The stage was set for a memorable evening at PPL Park as the Philadelphia Union prepared to play host to their very first playoff fixture in club history. After finishing the regular season in dramatic fashion, the Union were prepared to take their first steps toward winning an MLS Cup championship. The only thing standing in their way was the Houston Dynamo - a team who had never beaten them in any of their previous match-ups.
Unfortunately for the Union, thanks in part to a problematic first-half formation, a controversial decision to include Stefani Miglioranzi in the starting lineup, and several close call fouls, that wasn't the case: the Houston Dynamo defeated the Philadelphia Union, 2-1, in front of a stunned home crowd.
With their backs against the wall, Philadelphia needed to pull off a big win in game 2 to keep their playoff hopes alive. With the 2nd leg of the semifinal being played in Houston, the Union needed to close the goal differential gap by either finishing the match with a 1-0 lead to send the game into overtime or by finishing with a +2 goal margin to advance. With both teams heading into the match with something to prove, it was do or die for the Philadelphia Union.
The Houston Dynamo knew what they had to do: defend their goal differential. They needed to play resourcefully, play for possession, and, most importantly, defend to the death - do not allow a Union goal.

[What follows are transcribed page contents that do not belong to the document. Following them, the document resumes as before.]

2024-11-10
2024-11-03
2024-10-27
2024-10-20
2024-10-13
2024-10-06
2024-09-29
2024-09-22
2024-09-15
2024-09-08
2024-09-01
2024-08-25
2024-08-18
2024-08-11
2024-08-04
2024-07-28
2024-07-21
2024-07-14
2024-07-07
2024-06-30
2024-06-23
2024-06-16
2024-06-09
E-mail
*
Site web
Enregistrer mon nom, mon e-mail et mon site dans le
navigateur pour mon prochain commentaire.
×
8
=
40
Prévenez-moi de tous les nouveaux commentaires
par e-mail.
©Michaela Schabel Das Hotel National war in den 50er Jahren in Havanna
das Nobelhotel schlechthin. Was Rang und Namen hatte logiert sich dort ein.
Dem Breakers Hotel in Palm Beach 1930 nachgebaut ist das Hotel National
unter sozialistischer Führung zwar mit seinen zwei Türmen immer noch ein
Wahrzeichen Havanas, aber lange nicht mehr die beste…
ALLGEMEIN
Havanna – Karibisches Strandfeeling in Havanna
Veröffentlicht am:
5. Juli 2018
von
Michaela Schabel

As for Philadelphia's manager Peter Nowak, he had to be much more careful in his selection of formation and starting lineup. With everything on the line, he knew he needed to put the best out on the field. He needed balance, compatibility, and most importantly, offense - they needed to score that goal.

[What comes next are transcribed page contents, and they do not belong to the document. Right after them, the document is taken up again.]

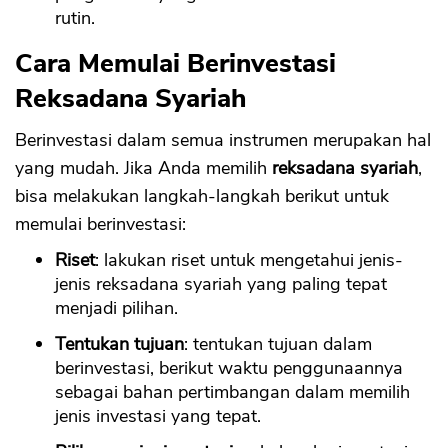
rutin.
Cara Memulai Berinvestasi
Reksadana Syariah
Berinvestasi dalam semua instrumen merupakan hal
yang mudah. Jika Anda memilih
reksadana syariah
,
bisa melakukan langkah-langkah berikut untuk
memulai berinvestasi:
Riset
: lakukan riset untuk mengetahui jenis-
jenis reksadana syariah yang paling tepat
menjadi pilihan.
Tentukan tujuan
: tentukan tujuan dalam
berinvestasi, berikut waktu penggunaannya
sebagai bahan pertimbangan dalam memilih
jenis investasi yang tepat.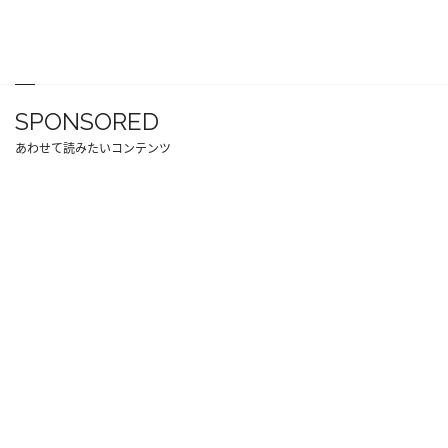
SPONSORED
あわせて読みたいコンテンツ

In an arguably brave move, Nowak chose not to start Roger Torres (who had an impressive 2nd-half in game 1) and instead chose to start both the Farfan twins again. He also gave the go-ahead knod to Veljko Paunovic (who only days before was still listed as questionable with his hamstring injury) along with Jack McInerney, who had only started 5 games this entire season (albeit playing in 18 overall). In retrospect, many of these selections may come into question.
Regardless, the Union came out strong in the first-half, playing with much more poise and patience than they did in game 1; likewise, the Houston Dynamo were on their toes and wouldn't allow much room for any comfortable runs from the Union squad. For the most part, the first-half was evenly matched: it was a back and forth game of possession, opportunity, and turnover - at least until Carlos Valdes received a foul for leading with his elbow late in the first-half, setting up a Brad Davis free kick which found Brian Ching, who promptly scored to put the Houston Dynamo into the lead, 1-0 (but more importantly, by +2 goals in the series overall).
The second half of the match was nearly identical to the first: both teams struggled to retain possession, eagerly seeking to capitalize on any defensive miscues - albeit none. Despite Nowak's decision to use all 3 substitutes at once to try and salvage some goals in the latter of the half, the match ended in favor of the Houston Dynamo, 1-0 - eliminating the Philadelphia Union from the playoffs.
There is much to be said about this series - a lot of which will remain up to debate.
But with everything said and done, let's take a moment to recognize the importance of this playoff series. This was the first ever playoff appearance by the Philadelphia Union - and it came in only their sophomore season in MLS. That's something you can't say for a lot of teams. What they have managed to accomplish within the span of 2 short years is nothing short of brilliance.
Most teams don't head into their sophomore season looking to make big acquisitions like Carlos Ruiz, Faryd Mondragon, Carlos Valdes, Veljko Paunovic, and former USMNT player Freddy Adu (not to mention the attempted signing of former Italian national defender Fabio Grosso). Most teams also don't unload the majority of their freshman season's starting 11 squad in exchange for new faces with hopes of better seasons to come.
It's difficult not to be disappointed with the series. It's also difficult not to question some of the decisions made during the series. But, it's just as difficult to not be proud of how far the Union have come. At a moment when most fans would frown in disapproval upon their team's elimination from the post-season, I could proudly say that after it was all said and done (and the frustration finally ended), I could smile: for the season may have come to a close, but the doop is everlasting.
Next season, my friends. Next season.